__Passage to read__:
Germany’s manufacturing bosses size up the new government
THE BOSSES of Germany’s 3.6m medium-sized and small manufacturing firms would have loved to see last year’s general election yield a pro-business government of the centre-right Christian Democrats and the liberal Free Democrats (FDP). What the Mittelstand got instead was a pact between the Social Democrats (SPD), the FDP and the Greens. That is still too leftie for many tastes. But it could have been worse. Plenty of chief executives feared that Olaf Scholz, the new SPD chancellor, would row back his pre-election vow not to form a business-bashing coalition that would include Die Linke, a hard-left party.
A disaster averted may be one reason why the Mittelstand is not despondent at the start of the new year. Another is that big chunks of the coalition treaty, which runs the length of a slim novel, “go in the right direction”, says Hans-Jürgen Völz, chief economist of the BVMW, a Mittelstand trade body. Still, several gripes remain.
One is taxation. During the election campaign the SPD, the Greens and Die Linke mooted the idea of re-introducing a wealth tax and raising inheritance taxes. Such a move would hit the Mittelstand’s family firms hard. It now appears to be off the table thanks to opposition from the FDP, whose boss, Christian Lindner, is the new finance minister. But so, too, is the prospect of a corporate-tax cut, from a headline rate of 30% to 25%, and the abolition of the personal “solidarity” tax (known as soli), the proceeds from which flow to the formerly communist east.

__Work request 1__: Transcribe the article on German manufacturing bosses word for word, covering everything from "A disaster averted" down to "several gripes remain.".
__Work request 2__: Go on with the article on German manufacturing bosses, picking up after its last sentence.
The data that comes next was gathered from a separate source.

Stored records
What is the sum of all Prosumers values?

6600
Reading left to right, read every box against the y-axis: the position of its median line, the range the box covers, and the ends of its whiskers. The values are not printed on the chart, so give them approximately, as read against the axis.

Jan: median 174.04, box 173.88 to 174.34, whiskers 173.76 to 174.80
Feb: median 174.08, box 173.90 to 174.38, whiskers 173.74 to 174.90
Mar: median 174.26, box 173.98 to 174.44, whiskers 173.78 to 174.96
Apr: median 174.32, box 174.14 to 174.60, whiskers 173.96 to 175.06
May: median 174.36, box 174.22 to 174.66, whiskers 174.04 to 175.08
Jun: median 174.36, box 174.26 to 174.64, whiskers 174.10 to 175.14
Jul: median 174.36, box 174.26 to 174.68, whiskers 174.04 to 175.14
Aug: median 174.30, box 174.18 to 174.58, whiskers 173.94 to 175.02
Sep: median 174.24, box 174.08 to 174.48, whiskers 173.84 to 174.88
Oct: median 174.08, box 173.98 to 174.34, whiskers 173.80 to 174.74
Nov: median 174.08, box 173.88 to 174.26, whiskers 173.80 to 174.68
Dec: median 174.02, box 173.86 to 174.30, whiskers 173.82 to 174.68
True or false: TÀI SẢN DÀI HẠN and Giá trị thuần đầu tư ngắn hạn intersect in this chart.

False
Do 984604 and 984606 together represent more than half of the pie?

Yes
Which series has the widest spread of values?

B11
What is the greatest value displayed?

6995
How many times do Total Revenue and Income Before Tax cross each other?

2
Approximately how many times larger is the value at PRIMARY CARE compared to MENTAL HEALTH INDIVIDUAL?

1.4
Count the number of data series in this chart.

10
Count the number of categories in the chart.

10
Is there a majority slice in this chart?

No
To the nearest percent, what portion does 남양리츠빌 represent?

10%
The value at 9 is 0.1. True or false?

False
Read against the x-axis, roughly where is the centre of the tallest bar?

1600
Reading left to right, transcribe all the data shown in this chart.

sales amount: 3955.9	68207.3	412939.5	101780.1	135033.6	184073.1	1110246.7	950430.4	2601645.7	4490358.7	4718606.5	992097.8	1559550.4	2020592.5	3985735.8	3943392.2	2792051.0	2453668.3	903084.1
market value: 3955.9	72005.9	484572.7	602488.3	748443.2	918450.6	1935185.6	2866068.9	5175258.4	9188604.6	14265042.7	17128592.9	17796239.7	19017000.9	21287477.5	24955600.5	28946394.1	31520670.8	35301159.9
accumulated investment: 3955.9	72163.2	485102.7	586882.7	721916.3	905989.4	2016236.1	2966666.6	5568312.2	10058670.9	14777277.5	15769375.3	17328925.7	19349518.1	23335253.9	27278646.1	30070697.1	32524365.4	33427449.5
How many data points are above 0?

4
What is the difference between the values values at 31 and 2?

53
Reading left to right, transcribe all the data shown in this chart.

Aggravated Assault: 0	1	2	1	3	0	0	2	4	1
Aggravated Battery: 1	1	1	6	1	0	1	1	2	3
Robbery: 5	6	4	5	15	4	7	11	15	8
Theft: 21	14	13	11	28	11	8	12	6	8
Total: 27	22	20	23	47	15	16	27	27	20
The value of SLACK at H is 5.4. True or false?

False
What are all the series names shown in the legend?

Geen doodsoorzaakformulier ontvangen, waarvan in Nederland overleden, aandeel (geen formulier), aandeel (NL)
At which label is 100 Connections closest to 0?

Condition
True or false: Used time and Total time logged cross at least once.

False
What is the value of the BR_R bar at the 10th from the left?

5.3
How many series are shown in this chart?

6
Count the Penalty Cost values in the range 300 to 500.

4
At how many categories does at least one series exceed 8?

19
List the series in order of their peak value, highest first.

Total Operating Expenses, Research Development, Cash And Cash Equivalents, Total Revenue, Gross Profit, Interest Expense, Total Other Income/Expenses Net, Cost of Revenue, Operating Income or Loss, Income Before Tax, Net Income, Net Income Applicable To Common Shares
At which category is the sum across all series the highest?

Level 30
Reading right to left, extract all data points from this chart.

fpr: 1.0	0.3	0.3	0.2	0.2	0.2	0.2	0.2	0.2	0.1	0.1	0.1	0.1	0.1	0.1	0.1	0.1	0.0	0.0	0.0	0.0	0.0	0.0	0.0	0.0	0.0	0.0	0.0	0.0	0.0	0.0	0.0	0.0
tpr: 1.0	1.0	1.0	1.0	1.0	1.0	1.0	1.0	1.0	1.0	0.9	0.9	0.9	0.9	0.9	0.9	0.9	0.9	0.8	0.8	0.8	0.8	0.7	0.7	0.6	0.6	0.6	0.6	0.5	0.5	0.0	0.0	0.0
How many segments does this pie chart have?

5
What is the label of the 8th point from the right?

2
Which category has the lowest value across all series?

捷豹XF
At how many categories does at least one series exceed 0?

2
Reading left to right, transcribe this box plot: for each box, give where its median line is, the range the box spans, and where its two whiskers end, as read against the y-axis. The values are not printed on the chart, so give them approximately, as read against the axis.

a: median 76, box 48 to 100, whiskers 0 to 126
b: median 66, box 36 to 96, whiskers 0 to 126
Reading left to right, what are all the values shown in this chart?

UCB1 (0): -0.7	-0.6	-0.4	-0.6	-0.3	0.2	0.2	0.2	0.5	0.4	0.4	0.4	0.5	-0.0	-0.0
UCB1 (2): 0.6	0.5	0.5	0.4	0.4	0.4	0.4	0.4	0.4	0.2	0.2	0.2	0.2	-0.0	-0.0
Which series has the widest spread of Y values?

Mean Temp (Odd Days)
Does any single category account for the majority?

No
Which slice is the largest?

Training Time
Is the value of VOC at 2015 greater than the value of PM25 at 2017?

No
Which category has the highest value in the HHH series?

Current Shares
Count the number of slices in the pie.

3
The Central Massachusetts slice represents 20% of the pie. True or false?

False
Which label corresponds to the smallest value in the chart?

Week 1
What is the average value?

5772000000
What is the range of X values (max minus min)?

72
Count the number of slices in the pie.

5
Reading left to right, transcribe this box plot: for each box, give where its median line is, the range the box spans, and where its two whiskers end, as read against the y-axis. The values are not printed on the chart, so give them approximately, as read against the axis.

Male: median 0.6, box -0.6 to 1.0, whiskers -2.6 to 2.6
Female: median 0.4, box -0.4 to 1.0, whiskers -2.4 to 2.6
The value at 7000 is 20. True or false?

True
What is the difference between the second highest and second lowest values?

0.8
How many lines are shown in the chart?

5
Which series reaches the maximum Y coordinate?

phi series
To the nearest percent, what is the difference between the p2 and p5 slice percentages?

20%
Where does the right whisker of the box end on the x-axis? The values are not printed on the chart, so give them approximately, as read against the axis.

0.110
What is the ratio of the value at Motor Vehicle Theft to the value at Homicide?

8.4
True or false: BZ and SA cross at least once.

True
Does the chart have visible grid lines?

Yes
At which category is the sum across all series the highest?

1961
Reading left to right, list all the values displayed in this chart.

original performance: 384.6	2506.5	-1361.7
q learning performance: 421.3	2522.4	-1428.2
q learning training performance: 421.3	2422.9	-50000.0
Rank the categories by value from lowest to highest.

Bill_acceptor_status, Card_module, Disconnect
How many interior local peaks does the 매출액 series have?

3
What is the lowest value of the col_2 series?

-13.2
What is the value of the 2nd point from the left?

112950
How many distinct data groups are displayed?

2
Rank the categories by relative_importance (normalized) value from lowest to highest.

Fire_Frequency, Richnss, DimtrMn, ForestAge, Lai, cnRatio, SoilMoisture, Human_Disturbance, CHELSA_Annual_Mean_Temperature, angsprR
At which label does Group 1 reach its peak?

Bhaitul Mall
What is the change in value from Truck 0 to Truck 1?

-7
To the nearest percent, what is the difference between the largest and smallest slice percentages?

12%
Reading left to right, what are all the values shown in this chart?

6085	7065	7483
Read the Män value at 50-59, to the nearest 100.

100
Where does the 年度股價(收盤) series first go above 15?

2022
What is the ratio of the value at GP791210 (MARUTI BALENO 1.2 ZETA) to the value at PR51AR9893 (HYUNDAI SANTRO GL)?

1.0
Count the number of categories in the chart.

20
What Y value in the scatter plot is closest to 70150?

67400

__Exercise result 1__:
A disaster averted may be one reason why the Mittelstand is not despondent at the start of the new year. Another is that big chunks of the coalition treaty, which runs the length of a slim novel, “go in the right direction”, says Hans-Jürgen Völz, chief economist of the BVMW, a Mittelstand trade body. Still, several gripes remain.

__Exercise result 2__:
The Mittelstand’s second peeve is red tape. “Bureaucracy is costing German business around €50bn ($57bn) a year,” says Mr Völz. Over the last decade parliament has passed three legislative packages to ease the bureaucratic burden on the Mittelstand. But little real progress has been made. According to Nikolas Stihl, head of the supervisory board of Stihl, the world’s leading maker of chainsaws, excessive bureaucracy helps explain why Germany is 30 years late with big infrastructure projects such as the feeder road for the 55km railway tunnel that is being dug beneath the Brenner Pass linking Austria and Italy. “We don’t know any more how to implement big projects,” sighs Mr Stihl.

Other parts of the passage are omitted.